Millions vote in violence-marred, bitterly-contested election in Pakistan

July 26, 2018 - 11:30

TEHRAN -Millions of people flocked polling stations on Wednesday to cast their votes in the violence-marred, bitterly-contested general election, which will see a democratic transition of power, only the second time in the country's chequered political history.

Despite the tight security arrangements claimed by authorities, a suicide attacker killed at least 31 people on the outskirts of Quetta, the capital of Balochistan province. The toll is likely to go up. ISIS, which has recently gained foothold in Afghanistan-Pakistan region immediately claimed responsibility for the attack.

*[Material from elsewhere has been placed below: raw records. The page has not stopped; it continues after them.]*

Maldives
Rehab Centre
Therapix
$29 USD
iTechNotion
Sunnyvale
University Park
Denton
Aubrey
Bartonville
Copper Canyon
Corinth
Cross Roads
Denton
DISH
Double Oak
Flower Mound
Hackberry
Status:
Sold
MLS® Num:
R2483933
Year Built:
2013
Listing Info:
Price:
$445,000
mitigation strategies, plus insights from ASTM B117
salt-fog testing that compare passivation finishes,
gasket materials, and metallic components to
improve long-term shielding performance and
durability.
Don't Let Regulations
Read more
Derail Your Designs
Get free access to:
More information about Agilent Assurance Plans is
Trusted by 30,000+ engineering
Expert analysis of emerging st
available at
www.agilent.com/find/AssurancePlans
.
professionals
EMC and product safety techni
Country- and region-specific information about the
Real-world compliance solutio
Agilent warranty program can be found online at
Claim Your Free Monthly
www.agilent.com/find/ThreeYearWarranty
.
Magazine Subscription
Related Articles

The attack was condemned by all top political leaders including Pakistan Tehreek Insaaf (PTI) chief Imran Khan and Pakistan Muslim League (PML-N) senior leader Shahbaz Sharif. Khan said he was "saddened by the loss of innocent lives", adding that the enemies of Pakistan were "seeking to disrupt the democratic process".

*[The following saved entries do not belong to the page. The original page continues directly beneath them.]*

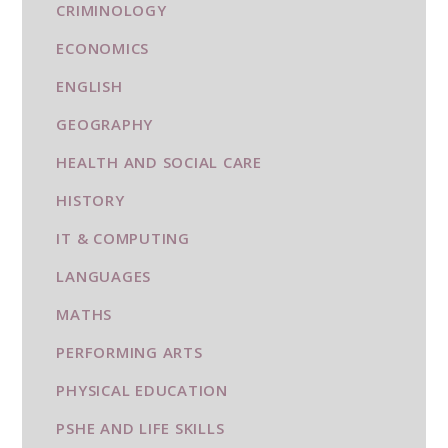
CRIMINOLOGY
ECONOMICS
ENGLISH
GEOGRAPHY
HEALTH AND SOCIAL CARE
HISTORY
IT & COMPUTING
LANGUAGES
MATHS
PERFORMING ARTS
PHYSICAL EDUCATION
PSHE AND LIFE SKILLS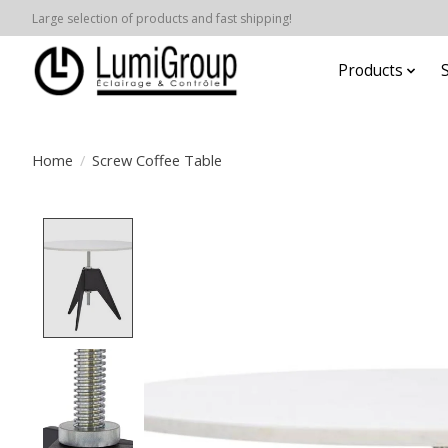
Large selection of products and fast shipping!
Products
Home
/
Screw Coffee Table
Product image slideshow Items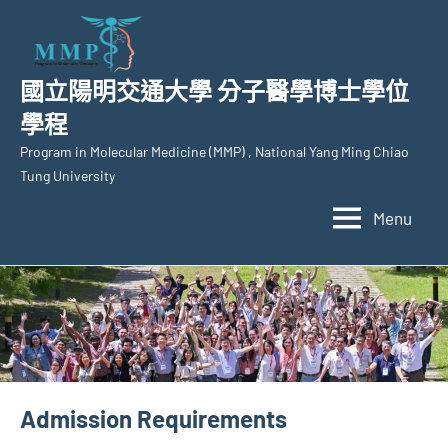
Skip
to
content
國立陽明交通大學 分子醫學博士學位
學程
Program in Molecular Medicine (MMP) , National Yang Ming Chiao
Tung University
Menu
Admission Requirements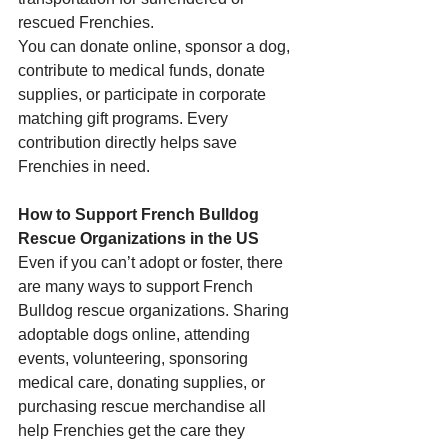
rescued Frenchies.
You can donate online, sponsor a dog, 
contribute to medical funds, donate 
supplies, or participate in corporate 
matching gift programs. Every 
contribution directly helps save 
Frenchies in need.
How to Support French Bulldog 
Rescue Organizations in the US
Even if you can’t adopt or foster, there 
are many ways to support French 
Bulldog rescue organizations. Sharing 
adoptable dogs online, attending 
events, volunteering, sponsoring 
medical care, donating supplies, or 
purchasing rescue merchandise all 
help Frenchies get the care they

Sharif, who replaced his brother and former prime Minister Nawaz Sharif as the party's candidate said he was "heartbroken" by the incident and offered his condolences to the bereaved families.

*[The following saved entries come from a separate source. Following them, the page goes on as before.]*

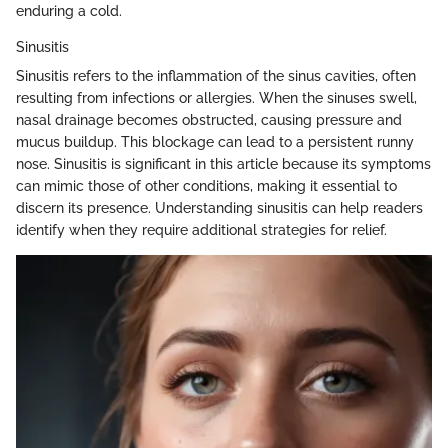
enduring a cold.
Sinusitis
Sinusitis refers to the inflammation of the sinus cavities, often
resulting from infections or allergies. When the sinuses swell,
nasal drainage becomes obstructed, causing pressure and
mucus buildup. This blockage can lead to a persistent runny
nose. Sinusitis is significant in this article because its symptoms
can mimic those of other conditions, making it essential to
discern its presence. Understanding sinusitis can help readers
identify when they require additional strategies for relief.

More than 150 people were killed last week during an election rally in Balochistan, after which security had been beefed up. More than 7.5 security personnel had been deployed on the election day and nearly 1.6 million electoral officials were at polling booths to ensure free and fair elections.

This election has also been plagued by accusations of pre-poll rigging and manipulation leveled by some political parties against the military establishment in favor of PTI, although both military and PTI have rubbished such accusations.

The Independent Human Rights Commission of Pakistan in a statement last week said there were "ample grounds to doubt" the legitimacy of the elections and criticized "blatant, aggressive and unabashed attempts to manipulate the outcome of the elections".

Nawaz Sharif's PML-N, which faces tough competition from Khan's PTI, has been dispirited after the former premier's arrest in an anti-graft case. However, experts believe it can work in his favor if sympathy wave turns towards him, considering claims of PML-N leaders that's their chief was implicated on flimsy charges.

According to sources, PTI has got slight edge over PML-N as the voting patterns suggest. But it will be extremely difficult for any party to get a simple majority, which means the country has to brace up for hung parliament.

"The post-election scenario looks scary as the election is being contested bitterly and closely by all parties and accepting defeat graciously will be difficult for any of them," said Talat Abbas, an Islamabad-based analyst. "That's where the role of military establishment comes into play."